# WORK ORDER 1
Answer these questions about the atmospheric neutrino summary:
(a) What experimental data are the calculated spectra compared with?
(b) What are the prompt neutrino flux predictions consistent with?
(c) How does the neutrino flavor ratio change with energy?
# WORK ORDER 2
Extend the atmospheric neutrino flux summary, picking up after its last finding.

High-energy fluxes of atmospheric neutrinos

TL;DR

This paper provides detailed calculations of high-energy atmospheric neutrino spectra using various hadronic models and cosmic ray parameterizations, comparing results with IceCube data to understand background neutrino fluxes and potential astrophysical signals.

Contribution

It offers new high-energy neutrino flux calculations based on multiple models and cosmic ray spectra, aligning them with experimental measurements and exploring implications for astrophysical neutrino detection.

Findings

Prompt neutrino flux predictions are consistent with IceCube limits.

The neutrino flavor ratio decreases with energy, indicating possible early charm decay contributions.

Diffuse astrophysical neutrino flux may explain flavor ratio behavior below 10 TeV.

(Collected data)
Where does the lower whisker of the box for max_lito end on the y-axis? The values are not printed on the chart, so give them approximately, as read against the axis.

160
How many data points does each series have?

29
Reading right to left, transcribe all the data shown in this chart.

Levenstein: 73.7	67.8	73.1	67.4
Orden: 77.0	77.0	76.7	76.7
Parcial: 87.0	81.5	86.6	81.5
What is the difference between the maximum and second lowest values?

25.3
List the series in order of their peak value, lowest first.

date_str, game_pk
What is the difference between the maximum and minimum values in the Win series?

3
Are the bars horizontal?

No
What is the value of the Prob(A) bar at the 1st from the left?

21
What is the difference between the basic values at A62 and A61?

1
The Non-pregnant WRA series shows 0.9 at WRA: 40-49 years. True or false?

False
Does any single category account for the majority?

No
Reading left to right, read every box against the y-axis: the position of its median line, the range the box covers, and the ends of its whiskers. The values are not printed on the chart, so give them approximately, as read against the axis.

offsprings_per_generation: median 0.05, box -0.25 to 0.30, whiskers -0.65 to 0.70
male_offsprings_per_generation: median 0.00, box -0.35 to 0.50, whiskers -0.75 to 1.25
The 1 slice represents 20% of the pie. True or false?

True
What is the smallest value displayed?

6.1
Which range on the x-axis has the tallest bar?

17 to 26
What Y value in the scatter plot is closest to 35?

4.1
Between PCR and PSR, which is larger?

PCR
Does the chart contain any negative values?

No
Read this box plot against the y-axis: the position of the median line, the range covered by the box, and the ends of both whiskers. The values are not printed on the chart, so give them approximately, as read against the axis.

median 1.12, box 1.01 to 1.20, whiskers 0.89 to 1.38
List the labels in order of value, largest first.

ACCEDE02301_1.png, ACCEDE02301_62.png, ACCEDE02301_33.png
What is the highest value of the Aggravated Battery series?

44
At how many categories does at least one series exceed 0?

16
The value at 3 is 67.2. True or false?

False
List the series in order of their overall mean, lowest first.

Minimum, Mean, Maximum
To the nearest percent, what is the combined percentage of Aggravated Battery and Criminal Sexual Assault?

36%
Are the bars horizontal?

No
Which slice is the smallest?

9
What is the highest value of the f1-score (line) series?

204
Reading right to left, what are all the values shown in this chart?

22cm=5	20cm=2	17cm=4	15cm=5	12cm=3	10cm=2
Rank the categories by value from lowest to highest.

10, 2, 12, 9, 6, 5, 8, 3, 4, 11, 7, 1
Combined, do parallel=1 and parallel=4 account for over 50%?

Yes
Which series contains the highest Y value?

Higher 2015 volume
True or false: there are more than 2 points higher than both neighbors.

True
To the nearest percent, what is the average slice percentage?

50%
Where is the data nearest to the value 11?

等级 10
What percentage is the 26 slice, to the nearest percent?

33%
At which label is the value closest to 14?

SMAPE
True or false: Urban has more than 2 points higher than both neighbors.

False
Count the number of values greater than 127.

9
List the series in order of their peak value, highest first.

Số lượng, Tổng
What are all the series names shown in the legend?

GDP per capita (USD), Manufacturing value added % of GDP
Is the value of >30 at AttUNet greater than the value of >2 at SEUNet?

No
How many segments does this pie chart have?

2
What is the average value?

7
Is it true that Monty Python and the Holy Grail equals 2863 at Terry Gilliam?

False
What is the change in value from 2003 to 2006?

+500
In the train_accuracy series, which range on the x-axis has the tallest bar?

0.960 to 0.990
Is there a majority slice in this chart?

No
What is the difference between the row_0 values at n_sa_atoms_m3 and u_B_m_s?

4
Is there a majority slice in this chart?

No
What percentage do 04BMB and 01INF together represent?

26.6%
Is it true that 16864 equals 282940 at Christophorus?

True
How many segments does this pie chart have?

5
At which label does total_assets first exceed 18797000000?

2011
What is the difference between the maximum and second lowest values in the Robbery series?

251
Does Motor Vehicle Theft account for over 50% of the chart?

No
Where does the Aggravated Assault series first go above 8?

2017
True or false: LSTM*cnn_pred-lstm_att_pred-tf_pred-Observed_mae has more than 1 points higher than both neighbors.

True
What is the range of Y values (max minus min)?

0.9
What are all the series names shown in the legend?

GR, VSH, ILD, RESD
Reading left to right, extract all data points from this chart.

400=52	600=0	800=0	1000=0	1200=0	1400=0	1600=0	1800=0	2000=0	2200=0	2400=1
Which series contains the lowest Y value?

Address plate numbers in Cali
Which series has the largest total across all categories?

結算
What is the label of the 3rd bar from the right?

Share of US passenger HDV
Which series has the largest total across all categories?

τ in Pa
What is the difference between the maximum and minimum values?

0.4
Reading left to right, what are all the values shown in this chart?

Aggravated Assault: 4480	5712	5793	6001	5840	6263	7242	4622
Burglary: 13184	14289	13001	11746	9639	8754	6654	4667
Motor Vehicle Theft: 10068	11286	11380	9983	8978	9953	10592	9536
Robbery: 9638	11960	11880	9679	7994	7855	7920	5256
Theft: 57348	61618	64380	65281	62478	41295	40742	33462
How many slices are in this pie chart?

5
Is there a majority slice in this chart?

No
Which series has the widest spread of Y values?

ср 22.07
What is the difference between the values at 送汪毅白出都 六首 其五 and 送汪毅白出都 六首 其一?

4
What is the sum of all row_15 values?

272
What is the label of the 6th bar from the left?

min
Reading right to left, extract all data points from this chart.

# YOUR RESPONSE 1
(a) IceCube data
(b) IceCube limits
(c) It decreases with energy.

# YOUR RESPONSE 2
Abstract

High-energy neutrinos from decays of mesons, produced in collisions of cosmic ray particles with air nuclei, form unavoidable background for detection of astrophysical neutrinos. More precise calculations of the high-energy neutrino spectrum are required since measurements in the IceCube experiment reach the intriguing energy region where a contribution of the prompt neutrinos and/or astrophysical ones should be discovered. Basing on the referent hadronic models QGSJET II-03, SIBYLL 2.1, we calculate high-energy spectra, both of the muon and electron atmospheric neutrinos, averaged over zenith-angles. The computation is made using three parameterizations of cosmic ray spectra which include the knee region. All calculations are compared with the atmospheric neutrino measurements by Frejus and IceCube. The prompt neutrino flux predictions obtained with thequark-gluon string model (QGSM) for the charm production by Kaidalov & Piskunova do not contradict to the IceCube measurements and upper limit on the astrophysical muon neutrino flux. Neutrino flavor ratio, $\phi_{\nu_ mu}/\phi_{\nu_e}$, extracted from IceCube data decreases in the energy range $0.1 - 5$ TeV energy contrary to that one might expect from the conventional neutrino flux. Presumable reasons of such behavior are: i) early arising contribution from decays of charmed particle, differing from predictions of present models, ii) revealed diffuse flux of astrophysical electron neutrinos. The likely diffuse flux of astrophysical neutrinos related to the PeV neutrino events, detected in the IceCube experiment, leads to a decrease of the flavor ratio at the energy below 10 TeV, that is in qualitative agreement with a rough approximation for theflavor ratio obtained from the IceCube data.